Los sufrimientos de Cristo y las glorias que vendrían tras ellos ocupan gran parte de las Sagradas Escrituras, y con razón, pues no existe un tema más maravilloso y edificante que este. Como nos recuerda 2 Pedro 1:21: “Los santos hombres de Dios hablaron siendo inspirados por el Espíritu Santo”. Una de las misiones claves del Espíritu Santo es exaltar a Cristo y su obra, un tema que Pedro entreteje magistralmente en sus dos epístolas.
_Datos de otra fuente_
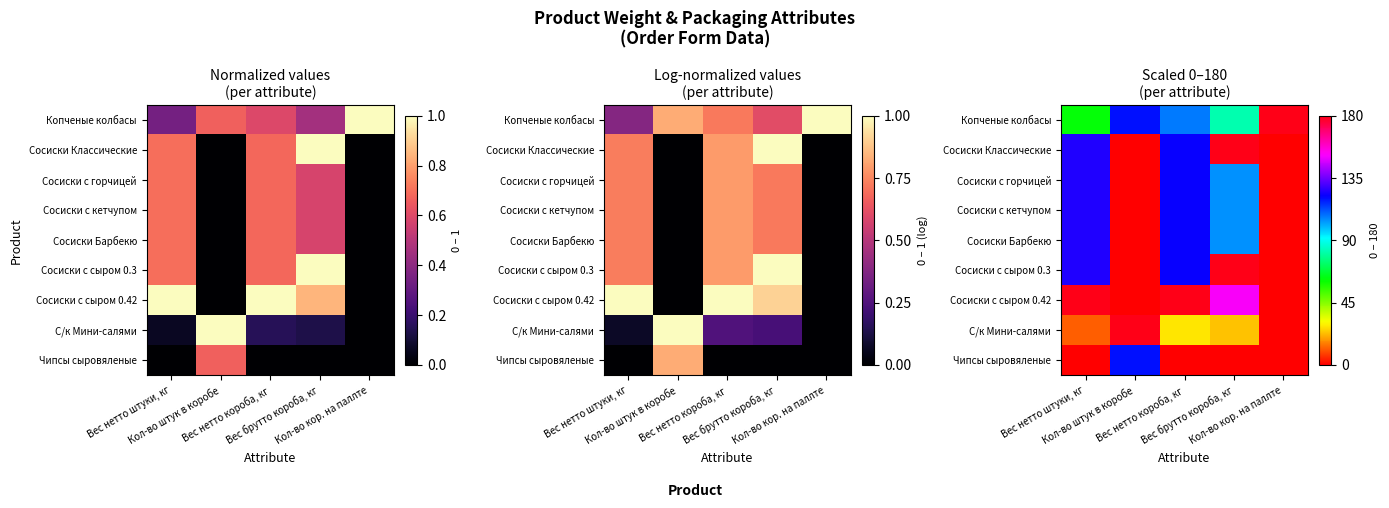

Between Кол-во штук в коробе and Кол-во кор. на паллте, which series saw the biggest shift?

С/к Мини-салями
En la primera carta de Pedro, los sufrimientos de Cristo son un tema prominente, incluso el apóstol habla de sí mismo como un “testigo de los padecimientos de Cristo” (1 P. 5:1). Por otro lado, la gloria venidera es el tema que se resalta en su segunda carta, y allí Pedro se presenta como un testigo ocular de la majestad de Cristo (véase 2 P. 1:16). Todos los que han nacido de nuevo participan actualmente de los sufrimientos de Cristo y pronto compartirán su gloria venidera.
Como consecuencia de la desobediencia de Adán, habitamos un mundo dominado por el pecado y la muerte. Todos participamos de esta realidad, pues todos hemos pecado y, por ende, la muerte nos alcanza a todos. Sin embargo, el Señor del cielo vino a este escenario, tomando parte en nuestra naturaleza, aunque sin pecado. Al derramar su sangre, él realizó la expiación por el pecado y experimentó la muerte por nosotros, para que pudiéramos participar de la futura gloria eterna, que nos es garantizada por su obra consumada.
“Bendito el Dios y Padre de nuestro Señor Jesucristo, que según su grande misericordia nos hizo renacer para una esperanza viva, por la resurrección de Jesucristo de los muertos, para una herencia incorruptible, incontaminada e inmarcesible, reservada en los cielos para vosotros” (1 P. 1:3-4).